The Progressive Party itself started gaining traction in 1912 under Theodore Roosevelt’s leadership, but the movement well preceded this (Kollman 470). In the 1880s, when reformers known as mugwumps called for the end of the spoils system, which I discussed in a previous post (Kollman 262). There were also the muckrakers, journalists who exposed systemic problems in food production, economic inequality, the treatment of asylum patients, and other institutions. Starting in the late 1890s, the Progressive Movement continued the mugwumps’ efforts to make the bureaucracy more competent and less political (Kollman 264). In the late 1800s, party bosses controlled who received many positions in the government bureaucracy, including positions at customhouses where officials would accept bribes from importers (Kollman 263).
Most of the Progressives were former Republicans who opposed Democrats and the use of political machines—organizations that provided supporters with jobs or government benefits through their domination of local government—but supported more government regulation than Republicans (Kollman 467). It was this kind of political corruption in elections that was instigated by political parties that Progressive reforms successfully reduced (Kollman 505).
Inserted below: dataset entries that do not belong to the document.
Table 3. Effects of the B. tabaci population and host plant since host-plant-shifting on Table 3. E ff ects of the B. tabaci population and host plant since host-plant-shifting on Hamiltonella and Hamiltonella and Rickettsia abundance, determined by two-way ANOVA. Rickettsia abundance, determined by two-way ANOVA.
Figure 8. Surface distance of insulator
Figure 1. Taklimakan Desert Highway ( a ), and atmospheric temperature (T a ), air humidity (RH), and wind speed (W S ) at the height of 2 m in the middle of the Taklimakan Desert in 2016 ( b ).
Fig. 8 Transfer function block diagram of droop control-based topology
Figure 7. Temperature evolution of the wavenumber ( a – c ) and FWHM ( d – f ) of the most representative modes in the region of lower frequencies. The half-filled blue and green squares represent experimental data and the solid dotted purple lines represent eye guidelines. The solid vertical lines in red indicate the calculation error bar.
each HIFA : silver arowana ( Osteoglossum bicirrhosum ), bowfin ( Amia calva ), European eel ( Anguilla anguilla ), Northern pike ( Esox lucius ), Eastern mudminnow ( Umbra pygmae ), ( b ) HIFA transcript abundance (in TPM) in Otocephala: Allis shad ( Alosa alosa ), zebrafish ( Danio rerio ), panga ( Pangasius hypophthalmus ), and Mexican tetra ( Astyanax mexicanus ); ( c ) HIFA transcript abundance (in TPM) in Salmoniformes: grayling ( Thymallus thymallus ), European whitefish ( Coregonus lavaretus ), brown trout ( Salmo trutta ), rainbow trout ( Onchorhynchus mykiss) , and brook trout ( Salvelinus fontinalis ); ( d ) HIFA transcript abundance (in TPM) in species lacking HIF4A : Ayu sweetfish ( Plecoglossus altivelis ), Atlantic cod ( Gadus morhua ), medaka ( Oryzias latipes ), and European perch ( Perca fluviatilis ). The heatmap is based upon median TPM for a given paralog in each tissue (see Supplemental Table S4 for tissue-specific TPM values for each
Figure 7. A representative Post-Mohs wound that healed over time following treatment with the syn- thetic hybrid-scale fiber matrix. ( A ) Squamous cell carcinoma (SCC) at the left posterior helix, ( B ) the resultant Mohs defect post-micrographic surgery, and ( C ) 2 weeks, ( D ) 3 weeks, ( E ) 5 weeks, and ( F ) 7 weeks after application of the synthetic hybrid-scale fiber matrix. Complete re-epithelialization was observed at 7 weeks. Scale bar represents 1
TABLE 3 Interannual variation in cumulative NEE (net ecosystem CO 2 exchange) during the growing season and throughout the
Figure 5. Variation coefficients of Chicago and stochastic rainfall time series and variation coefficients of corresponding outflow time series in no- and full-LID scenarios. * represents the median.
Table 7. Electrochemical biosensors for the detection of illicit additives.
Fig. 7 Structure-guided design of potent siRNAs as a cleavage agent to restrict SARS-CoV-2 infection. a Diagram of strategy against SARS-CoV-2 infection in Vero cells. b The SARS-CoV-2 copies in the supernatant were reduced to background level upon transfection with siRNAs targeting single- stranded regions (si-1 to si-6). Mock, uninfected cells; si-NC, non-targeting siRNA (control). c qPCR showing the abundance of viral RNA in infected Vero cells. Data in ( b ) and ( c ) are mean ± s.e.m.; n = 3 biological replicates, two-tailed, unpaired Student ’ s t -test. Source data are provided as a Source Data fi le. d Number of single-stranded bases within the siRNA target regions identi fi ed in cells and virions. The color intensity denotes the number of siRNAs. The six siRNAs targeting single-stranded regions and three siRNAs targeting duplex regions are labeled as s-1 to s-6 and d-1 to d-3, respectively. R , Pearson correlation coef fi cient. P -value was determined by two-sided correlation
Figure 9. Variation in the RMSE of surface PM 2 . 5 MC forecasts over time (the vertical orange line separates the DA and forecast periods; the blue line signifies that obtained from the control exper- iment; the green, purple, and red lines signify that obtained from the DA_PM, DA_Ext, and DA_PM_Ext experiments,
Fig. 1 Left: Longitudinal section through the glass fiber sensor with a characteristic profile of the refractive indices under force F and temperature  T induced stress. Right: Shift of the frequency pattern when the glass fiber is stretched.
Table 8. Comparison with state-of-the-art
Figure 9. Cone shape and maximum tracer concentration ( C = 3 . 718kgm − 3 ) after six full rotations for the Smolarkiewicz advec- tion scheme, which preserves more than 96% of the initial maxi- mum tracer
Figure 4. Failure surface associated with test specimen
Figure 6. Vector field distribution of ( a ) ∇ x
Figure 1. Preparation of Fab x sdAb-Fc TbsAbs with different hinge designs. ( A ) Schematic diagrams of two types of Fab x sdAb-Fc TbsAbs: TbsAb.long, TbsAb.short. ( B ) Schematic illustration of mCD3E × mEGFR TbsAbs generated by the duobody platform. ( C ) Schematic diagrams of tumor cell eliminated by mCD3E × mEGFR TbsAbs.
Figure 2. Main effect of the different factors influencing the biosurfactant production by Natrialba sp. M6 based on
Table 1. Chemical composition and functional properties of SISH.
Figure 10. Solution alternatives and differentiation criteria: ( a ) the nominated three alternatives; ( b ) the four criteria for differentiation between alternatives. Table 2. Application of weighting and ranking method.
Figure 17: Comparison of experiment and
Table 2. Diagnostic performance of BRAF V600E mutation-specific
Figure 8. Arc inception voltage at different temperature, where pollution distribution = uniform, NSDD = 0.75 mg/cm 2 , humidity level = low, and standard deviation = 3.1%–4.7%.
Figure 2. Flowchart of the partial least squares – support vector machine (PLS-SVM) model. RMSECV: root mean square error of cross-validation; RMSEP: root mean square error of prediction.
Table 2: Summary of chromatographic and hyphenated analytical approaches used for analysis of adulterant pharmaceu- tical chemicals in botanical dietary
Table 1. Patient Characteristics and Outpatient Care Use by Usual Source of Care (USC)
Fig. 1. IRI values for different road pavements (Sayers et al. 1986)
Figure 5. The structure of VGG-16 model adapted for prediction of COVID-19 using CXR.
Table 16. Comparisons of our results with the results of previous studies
The Progressive Movement “greatly reduced the incidence of fraudulent elections” by introducing the Australian ballot, which is basically a state-produced ballot that includes all of the candidates who are up for election and is marked in a private voting booth (Kollman 505). Before this reform, political parties printed their own colored ballots with only their candidates, which both helped party leaders find out who voted for their candidates and forced voters to vote for all of one or the other party’s candidates (Kollman 505). For example, a voter who supported William McKinley for president in 1896 and picked up a Republican party ballot would be unable to vote for a Democratic candidate for the House of Representatives.
The Progressives also increased economic regulations of financial transactions and the banks through new bureaucratic agencies: the Interstate Commerce Commission, the Federal Trade Commission, and the Federal Reserve Administration (Kollman 259). The Progressives also took on other social problems caused by industrialization and promoted Prohibition (unpopular opinion: I really think Prohibition would have been so bad at all if it had worked) (Hansen).
These reforms and economic regulations are the reason why, while reading my textbook for my college politics class, I like the Progressives the most of all the political parties in American history. They wanted to make government more apolitical, competent, and honest and tackle the social problems of the day, and I’m down with that. While I haven’t done extensive research into the Progressives, what I have read makes me wish they were still around.
Kollman, Ken. The American Political System. 3rd ed., W. W. Norton & Company, Inc., 2017.
Hansen, David J. “Prohibition and Progressives: Progressive Movement Promoted Prohibition.” Alcohol Problems and Solutions, edited by David J. Hansen, Sociology Department, State University of New York, www.alcoholproblemsandsolutions.org/prohibition-and-progressives/.